Los empellones a la Justicia se explican también en la temprana candidatura presidencial del vástago de los Kirchner. Su madre necesita ser declarada inocente para que su hijo pueda aspirar a esa candidatura. Y él mismo debe ser sobreseído en la causa por lavado de dinero en los hoteles y edificios de los Kirchner, de los que era el principal administrador. Los jueces Bruglia, Bertuzzi y Castelli (y muchos otros más) no imaginaron nunca que sus destinos dependerían de una candidatura que ni siquiera conocen. Los jueces fueron protegidos por la Corte Suprema. Por ahora. La Corte no fijó aún su posición de fondo. ¿Rectificarán los jueces supremos lo que ya escribieron en acordadas anteriores? Entregarían el prestigio que ganaron con la aceptación del per saltum. Hasta el diario español El País los elogió por eso con un editorial cuyo título dice todo: «Los jueces no se tocan».
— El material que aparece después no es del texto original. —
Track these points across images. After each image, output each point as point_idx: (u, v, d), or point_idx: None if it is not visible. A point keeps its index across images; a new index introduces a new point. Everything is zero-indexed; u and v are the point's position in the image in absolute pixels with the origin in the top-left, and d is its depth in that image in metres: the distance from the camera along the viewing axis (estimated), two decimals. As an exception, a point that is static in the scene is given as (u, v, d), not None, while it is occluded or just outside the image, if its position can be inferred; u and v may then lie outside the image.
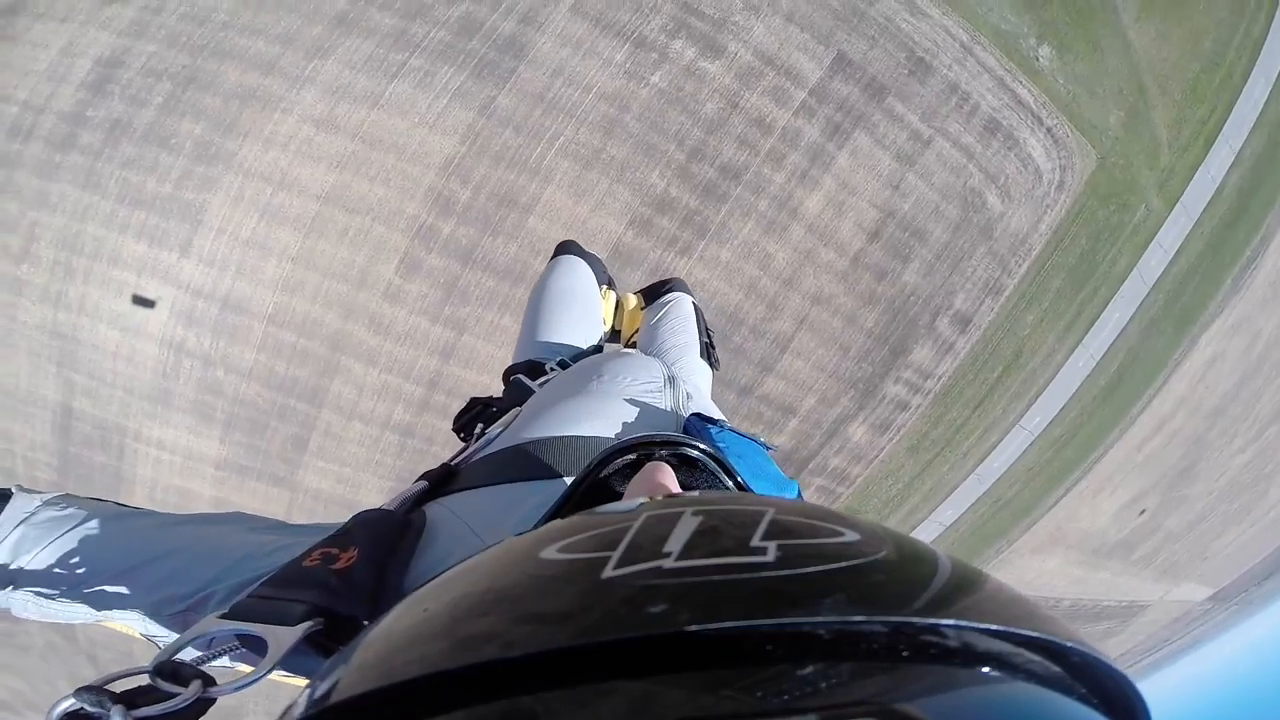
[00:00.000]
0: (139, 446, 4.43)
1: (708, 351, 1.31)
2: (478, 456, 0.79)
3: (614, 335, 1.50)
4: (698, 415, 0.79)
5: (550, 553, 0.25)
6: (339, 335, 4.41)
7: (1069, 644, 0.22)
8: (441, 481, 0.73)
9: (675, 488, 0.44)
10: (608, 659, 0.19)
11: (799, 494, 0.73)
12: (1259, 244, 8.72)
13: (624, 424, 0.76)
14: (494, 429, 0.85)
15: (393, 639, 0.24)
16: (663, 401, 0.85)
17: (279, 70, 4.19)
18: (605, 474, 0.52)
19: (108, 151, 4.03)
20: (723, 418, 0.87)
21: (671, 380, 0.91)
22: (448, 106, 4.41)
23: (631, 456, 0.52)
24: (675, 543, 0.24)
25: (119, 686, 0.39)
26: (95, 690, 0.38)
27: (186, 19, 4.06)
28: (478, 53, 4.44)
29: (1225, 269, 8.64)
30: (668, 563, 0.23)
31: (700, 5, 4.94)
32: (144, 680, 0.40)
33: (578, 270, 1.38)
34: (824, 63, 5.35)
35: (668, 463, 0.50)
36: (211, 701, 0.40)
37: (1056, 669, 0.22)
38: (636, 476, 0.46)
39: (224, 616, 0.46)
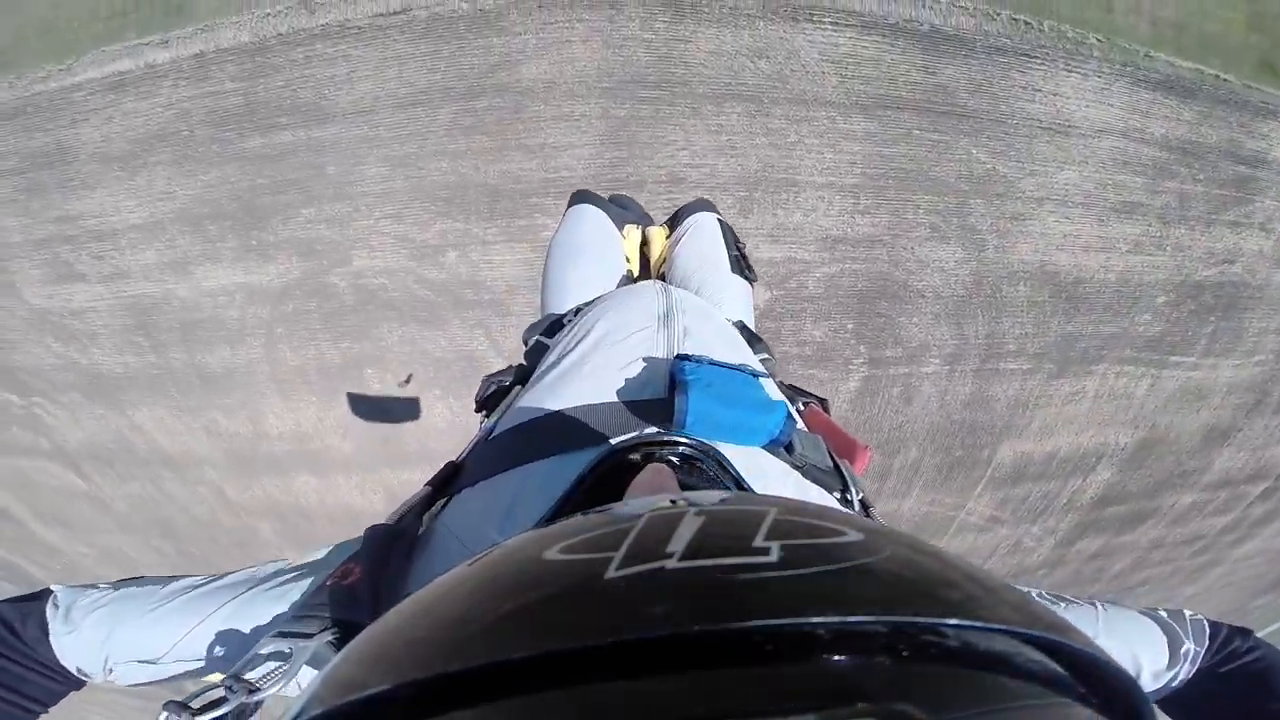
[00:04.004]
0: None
1: (739, 264, 1.25)
2: (484, 443, 0.76)
3: (645, 269, 1.46)
4: (679, 356, 0.75)
5: (553, 553, 0.25)
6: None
7: (1072, 644, 0.22)
8: (446, 482, 0.71)
9: (675, 488, 0.45)
10: (610, 660, 0.19)
11: (786, 412, 0.70)
12: None
13: (614, 388, 0.72)
14: (500, 409, 0.83)
15: (390, 642, 0.24)
16: (656, 346, 0.80)
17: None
18: (609, 468, 0.53)
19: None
20: (733, 337, 0.84)
21: (666, 315, 0.87)
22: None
23: (636, 456, 0.53)
24: (678, 543, 0.24)
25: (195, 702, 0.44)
26: (178, 705, 0.43)
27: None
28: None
29: None
30: (670, 563, 0.23)
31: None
32: (215, 694, 0.45)
33: (586, 216, 1.34)
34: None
35: (669, 462, 0.51)
36: (260, 704, 0.46)
37: (1059, 669, 0.22)
38: (636, 480, 0.47)
39: (273, 635, 0.52)
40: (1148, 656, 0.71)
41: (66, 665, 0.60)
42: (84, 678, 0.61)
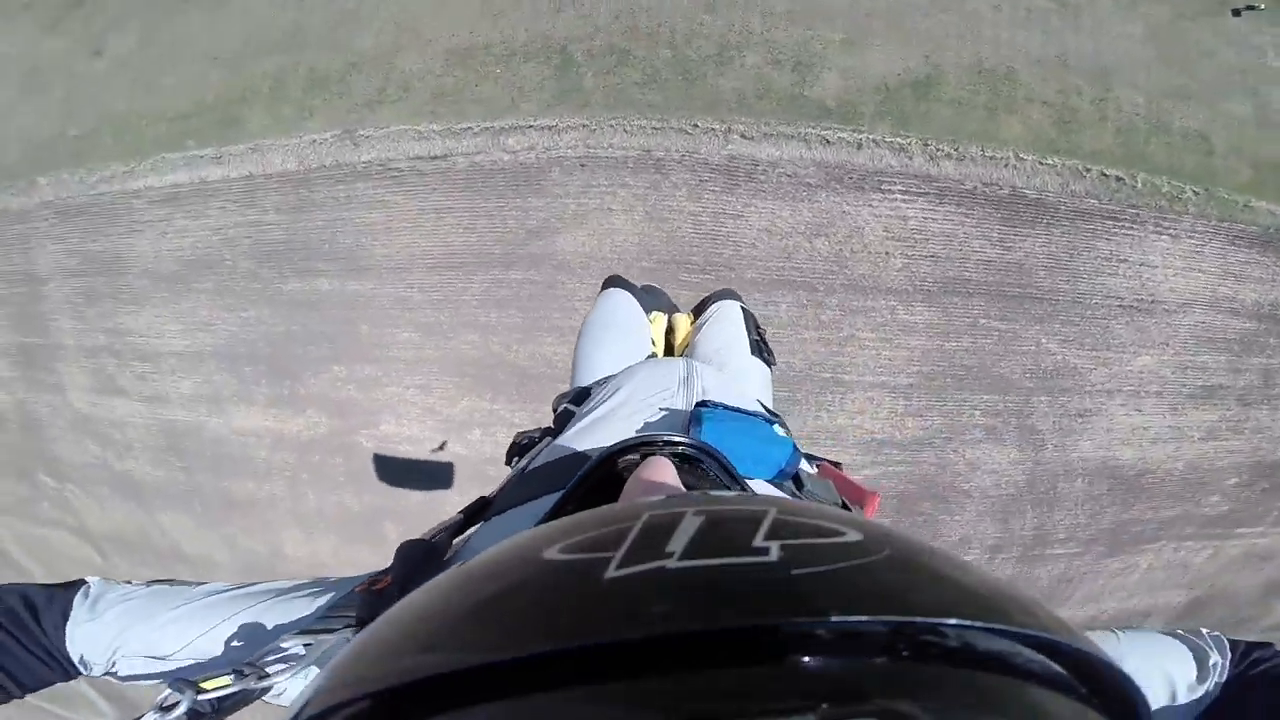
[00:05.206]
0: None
1: (759, 348, 1.32)
2: (514, 479, 0.82)
3: (669, 354, 1.54)
4: (699, 402, 0.80)
5: (552, 553, 0.25)
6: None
7: (1071, 644, 0.22)
8: (476, 512, 0.77)
9: (676, 483, 0.45)
10: (610, 659, 0.19)
11: (793, 446, 0.75)
12: None
13: (636, 430, 0.77)
14: (530, 455, 0.89)
15: (389, 642, 0.24)
16: (678, 402, 0.86)
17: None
18: (615, 471, 0.55)
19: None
20: (753, 408, 0.89)
21: (686, 380, 0.94)
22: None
23: (635, 456, 0.54)
24: (678, 543, 0.24)
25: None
26: (185, 683, 0.46)
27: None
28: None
29: None
30: (670, 563, 0.23)
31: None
32: (225, 679, 0.48)
33: (617, 300, 1.42)
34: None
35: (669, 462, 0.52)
36: (268, 689, 0.49)
37: (1058, 669, 0.22)
38: (634, 474, 0.46)
39: (296, 633, 0.55)
40: (1179, 672, 0.73)
41: (71, 654, 0.62)
42: (82, 669, 0.63)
En nombre del hijo también se despluma de recursos constantemente a Horacio Rodríguez Larreta ; esa poda, que arruinará la vida de los porteños, es un afán personalísimo de Cristina. Rodríguez Larreta y María Eugenia Vidal son los opositores mejor posicionados ahora para competir por la presidencia en 2023. Es decir, para competir con Máximo. Cristina reaccionó con furia y fuego.
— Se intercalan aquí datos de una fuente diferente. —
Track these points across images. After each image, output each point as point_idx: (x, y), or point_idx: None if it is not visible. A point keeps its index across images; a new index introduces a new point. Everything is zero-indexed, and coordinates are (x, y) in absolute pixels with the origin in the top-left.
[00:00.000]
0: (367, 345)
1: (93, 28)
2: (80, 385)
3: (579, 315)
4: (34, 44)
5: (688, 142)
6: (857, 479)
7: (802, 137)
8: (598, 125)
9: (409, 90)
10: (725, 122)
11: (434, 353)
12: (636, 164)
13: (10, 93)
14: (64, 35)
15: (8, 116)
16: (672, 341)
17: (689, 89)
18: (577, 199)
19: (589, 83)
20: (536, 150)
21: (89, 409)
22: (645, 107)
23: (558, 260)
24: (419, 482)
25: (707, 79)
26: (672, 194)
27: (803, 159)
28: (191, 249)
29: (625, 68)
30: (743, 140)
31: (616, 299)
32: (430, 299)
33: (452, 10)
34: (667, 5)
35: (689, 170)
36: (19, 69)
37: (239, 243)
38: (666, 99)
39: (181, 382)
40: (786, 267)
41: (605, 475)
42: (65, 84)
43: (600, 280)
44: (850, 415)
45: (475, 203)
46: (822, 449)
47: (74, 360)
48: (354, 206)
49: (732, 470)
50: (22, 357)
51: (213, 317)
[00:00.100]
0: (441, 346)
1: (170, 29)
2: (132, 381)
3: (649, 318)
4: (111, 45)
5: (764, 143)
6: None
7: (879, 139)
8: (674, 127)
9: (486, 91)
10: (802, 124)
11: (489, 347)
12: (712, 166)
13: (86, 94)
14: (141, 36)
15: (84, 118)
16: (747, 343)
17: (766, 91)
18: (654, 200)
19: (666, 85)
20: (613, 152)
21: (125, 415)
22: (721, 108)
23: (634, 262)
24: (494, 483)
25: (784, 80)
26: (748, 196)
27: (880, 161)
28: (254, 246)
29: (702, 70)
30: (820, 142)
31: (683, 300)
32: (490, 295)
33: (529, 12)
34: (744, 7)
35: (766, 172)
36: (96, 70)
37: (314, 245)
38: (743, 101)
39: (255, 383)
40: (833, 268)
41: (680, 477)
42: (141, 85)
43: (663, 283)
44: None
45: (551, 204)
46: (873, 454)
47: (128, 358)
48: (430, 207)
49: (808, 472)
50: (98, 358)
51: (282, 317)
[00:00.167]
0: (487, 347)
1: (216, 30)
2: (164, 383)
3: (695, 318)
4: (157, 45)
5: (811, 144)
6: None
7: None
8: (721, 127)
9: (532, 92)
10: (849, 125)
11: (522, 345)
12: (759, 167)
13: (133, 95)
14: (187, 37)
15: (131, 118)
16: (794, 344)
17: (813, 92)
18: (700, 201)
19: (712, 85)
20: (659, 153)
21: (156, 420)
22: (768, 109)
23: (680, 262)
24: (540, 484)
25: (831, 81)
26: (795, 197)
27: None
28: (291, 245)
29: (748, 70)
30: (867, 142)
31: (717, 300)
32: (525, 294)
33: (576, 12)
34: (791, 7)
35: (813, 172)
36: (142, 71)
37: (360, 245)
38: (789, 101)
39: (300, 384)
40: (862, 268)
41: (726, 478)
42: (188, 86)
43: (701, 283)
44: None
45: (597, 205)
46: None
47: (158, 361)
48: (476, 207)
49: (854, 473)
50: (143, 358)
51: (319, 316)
Alberto Fernández solía decir que no hay que hacer lo mismo y esperar resultados distintos. Es lo que está haciendo ahora: lo mismo, a la espera de otros resultados. También prometía que no aturdiría hablando del pasado y solo habla de Macri, al que, igual que Cristina, le atribuye la desgracia, la tragedia, lo malo y lo peor. Él, como ella, se extravían en sus mitos: en el mito de ellos mismos, en el mito de sus enemigos y en el mito del mundo hostil que siempre los acecha.